Google has recently delivered the Chrome 90 stable channel release (90.0.4430.93) for Windows, Mac, and Linux, to address a V8 vulnerability along with eight other vulnerabilities on Tuesday.
High-Severity Chrome 90 RCE vulnerability:
Detailing the vulnerability, it is tracked as CVE-2021-21227 and has been classified as a high-severity V8 bug that could facilitate a malicious actor with remote code execution(RCE) abilities in a user’s browser.
According to Google, the vulnerability was a consequence of insufficient data validation in V8 but has refrained from providing additional details.
Regarding the threat posed by the critical V8 vulnerability, Gengming Liu has noted that it restricts a malicious actor from escaping the sandbox where Chrome 90 operates.
This means that the attackers won’t be able to reach other programs, data, and applications on the targeted device or endpoint using Chrome 90.
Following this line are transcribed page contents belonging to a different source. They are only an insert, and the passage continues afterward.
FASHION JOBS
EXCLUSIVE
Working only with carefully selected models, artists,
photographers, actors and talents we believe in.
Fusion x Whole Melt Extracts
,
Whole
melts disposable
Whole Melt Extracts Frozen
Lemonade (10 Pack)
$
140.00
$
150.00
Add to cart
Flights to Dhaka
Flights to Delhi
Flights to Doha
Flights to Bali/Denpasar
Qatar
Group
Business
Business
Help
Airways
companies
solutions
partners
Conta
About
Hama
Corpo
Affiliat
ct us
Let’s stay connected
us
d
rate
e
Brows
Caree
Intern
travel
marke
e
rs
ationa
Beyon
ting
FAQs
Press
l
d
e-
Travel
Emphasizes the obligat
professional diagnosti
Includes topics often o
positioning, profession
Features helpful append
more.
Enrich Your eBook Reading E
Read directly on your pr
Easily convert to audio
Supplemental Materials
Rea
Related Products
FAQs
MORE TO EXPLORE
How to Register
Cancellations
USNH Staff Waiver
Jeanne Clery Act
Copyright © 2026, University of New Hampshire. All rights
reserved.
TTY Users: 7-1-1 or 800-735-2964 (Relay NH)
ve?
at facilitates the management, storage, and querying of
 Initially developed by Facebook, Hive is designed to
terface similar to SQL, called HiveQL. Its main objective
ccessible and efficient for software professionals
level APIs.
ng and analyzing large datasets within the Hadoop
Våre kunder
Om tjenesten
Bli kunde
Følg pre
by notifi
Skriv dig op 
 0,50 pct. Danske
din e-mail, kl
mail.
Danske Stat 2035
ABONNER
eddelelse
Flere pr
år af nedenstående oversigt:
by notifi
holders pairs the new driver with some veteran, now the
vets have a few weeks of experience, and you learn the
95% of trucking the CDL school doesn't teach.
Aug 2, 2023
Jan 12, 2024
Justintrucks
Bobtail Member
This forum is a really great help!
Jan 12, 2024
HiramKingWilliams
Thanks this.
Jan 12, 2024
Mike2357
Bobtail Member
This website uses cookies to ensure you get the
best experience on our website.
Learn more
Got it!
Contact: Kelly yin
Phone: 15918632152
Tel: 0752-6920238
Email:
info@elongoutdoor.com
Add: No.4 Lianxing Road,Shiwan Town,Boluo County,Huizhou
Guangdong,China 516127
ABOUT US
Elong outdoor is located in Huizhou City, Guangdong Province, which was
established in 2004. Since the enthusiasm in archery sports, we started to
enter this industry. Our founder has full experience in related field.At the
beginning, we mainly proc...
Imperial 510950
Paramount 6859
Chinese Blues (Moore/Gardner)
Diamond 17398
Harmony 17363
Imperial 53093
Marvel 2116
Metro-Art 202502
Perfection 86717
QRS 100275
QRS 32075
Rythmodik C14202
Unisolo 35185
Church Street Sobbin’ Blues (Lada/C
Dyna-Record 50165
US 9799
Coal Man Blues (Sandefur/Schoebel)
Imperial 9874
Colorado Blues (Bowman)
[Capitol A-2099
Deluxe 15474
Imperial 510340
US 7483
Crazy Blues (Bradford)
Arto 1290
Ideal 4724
As a result, the V8 vulnerability would need to be tethered with another vulnerability to successfully hack the target’s machine beyond the browser itself.
The researcher also stated that the discovery is associated with prior, now-patched V8 vulnerabilities (CVE-2020-16040 and CVE-2020-15965). The initially facilitates a remote actor to exploit heap corruption if a user visits, or is redirected to, a specially crafted web page.
Other Chrome patch updates:
Below listed are the tracking IDs and details of the vulnerabilities patched by Google for the Chrome 90 update:
- CVE-2021-21227: Insufficient-data-validation vulnerability that exists in the V8 component.
- CVE-2021-21228: Insufficient-policy-enforcement vulnerability that exists in extensions.
- CVE-2021-21229: Incorrect-security-UI vulnerability exists in downloads.
- CVE-2021-21230: Type-confusion vulnerability exists in the V8 component.
- CVE-2021-21231: Insufficient-data-validation vulnerability exists in the V8 component.
- CVE-2021-21232: Use-after-free vulnerability that exists in Dev Tools component.
- CVE-2021-21233: Heap-buffer-overflow vulnerability that exists in the ANGLE component.
The Chrome 90 updates will roll out over the next days and weeks.